The Intl.NumberFormat constructor can be used to work with language sensitive number formatting. This is what I used to make a quick method for formating money when it comes to having a such a method in one of my utility library projects. This includes money, as well as percent values, as well as a few other options when it comes to styles. Properties can be used to format money in terms of the USD, or any kind of other currency if the right options are set.
The next argument that I give the constructor should be an object, this object should contain a style property with a value of currency. I should also give a currency property to the object and give the ISO 4217 currency code that I want to use, for me this will possibly always be USD.
The returned result then is a formatter, that I can then call and pass a number value. The result that is then returned by the formatter will then be my formated string value that I want.
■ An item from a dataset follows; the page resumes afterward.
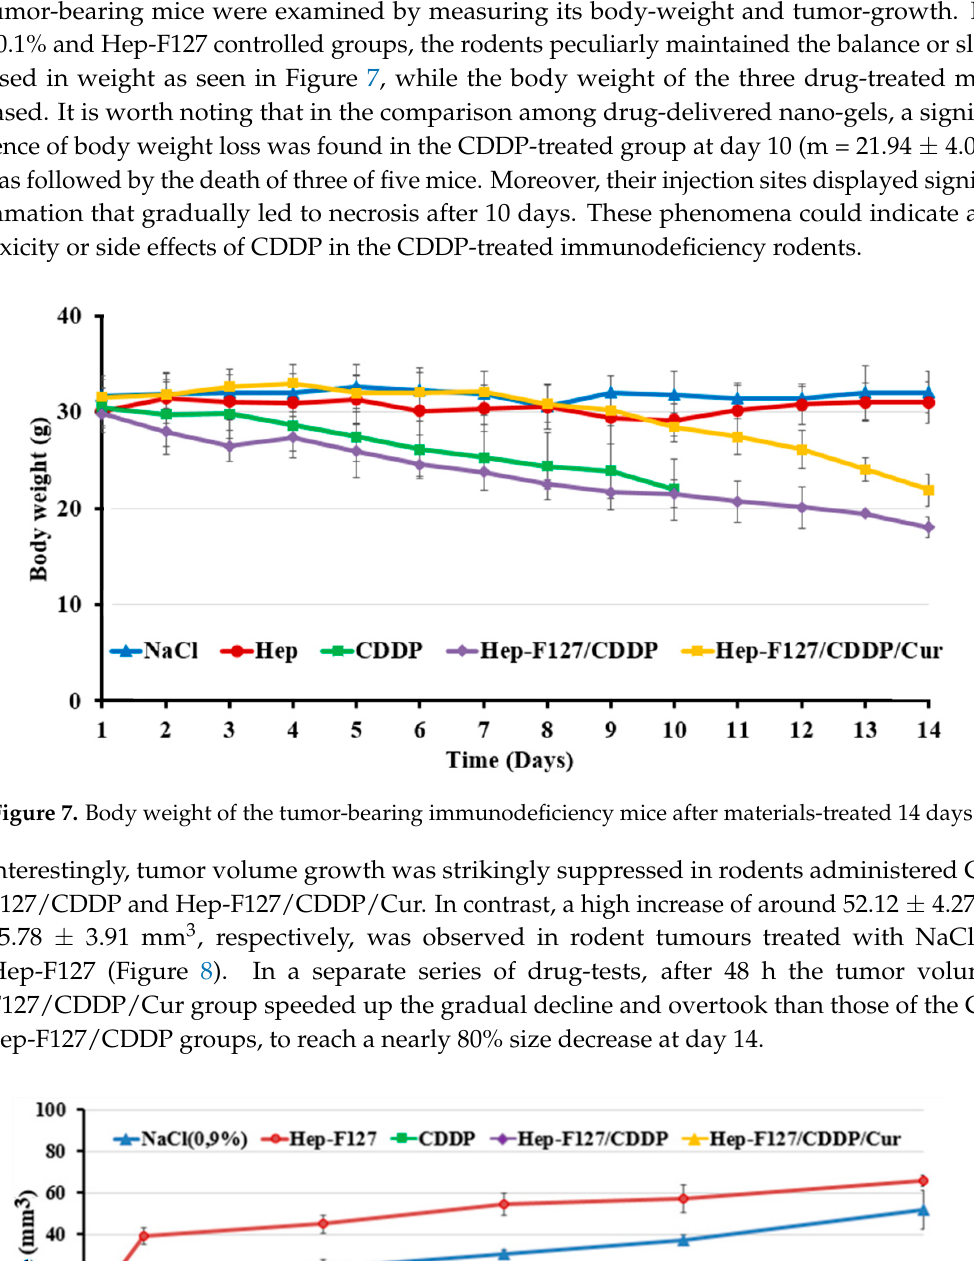
Figure 6. Tumor implanted by xenografted assay and Its characterized method: Implanted tumor before materials treatment ( a ), drug delivery system-treated tumor ( b ), SOD2 immunohistochemical staining of tumor ( c and d ).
Another useful feature of this NumberFormat constructor is to use to to format a percent value. This is done more or less the same way as with the currency style, but I just set a percent style rather than currency. I can then pass a number value to the returned formatter and when doing so the number given should be a fraction between and including zero and one.
When making a formating method off of this I might want to have just a few more options and features when it comes to producing the number value to give to the formatter. For example I might want to use it my passing a numerator and denominator value to get a percentage. Also it might be nice to have an option to turn on clamping of a percent value in some situations.
Sometimes I might just want to format a decimal number that refers to something other than money. For these kinds of situations there is a plain decimal style than can be used to format a number. This will give more or less the same effect as the currency style but without the currency symbol append to the output as one might expect. So then the Number Formatter constructor is great not just for money, percent values, and other untis, but any kind of number in general actually when using the decimal style.
I did not get around to covering every little feature of the Intl object in this post, but I wanted to get into the Number Formatter a little at least because that is the one function that will will likely be using the most often in actual projects. If I get some more time to come back ground to this post maybe I will expand this content with a few more examples but I think I covered the most important parts of it that I at least will actually be using.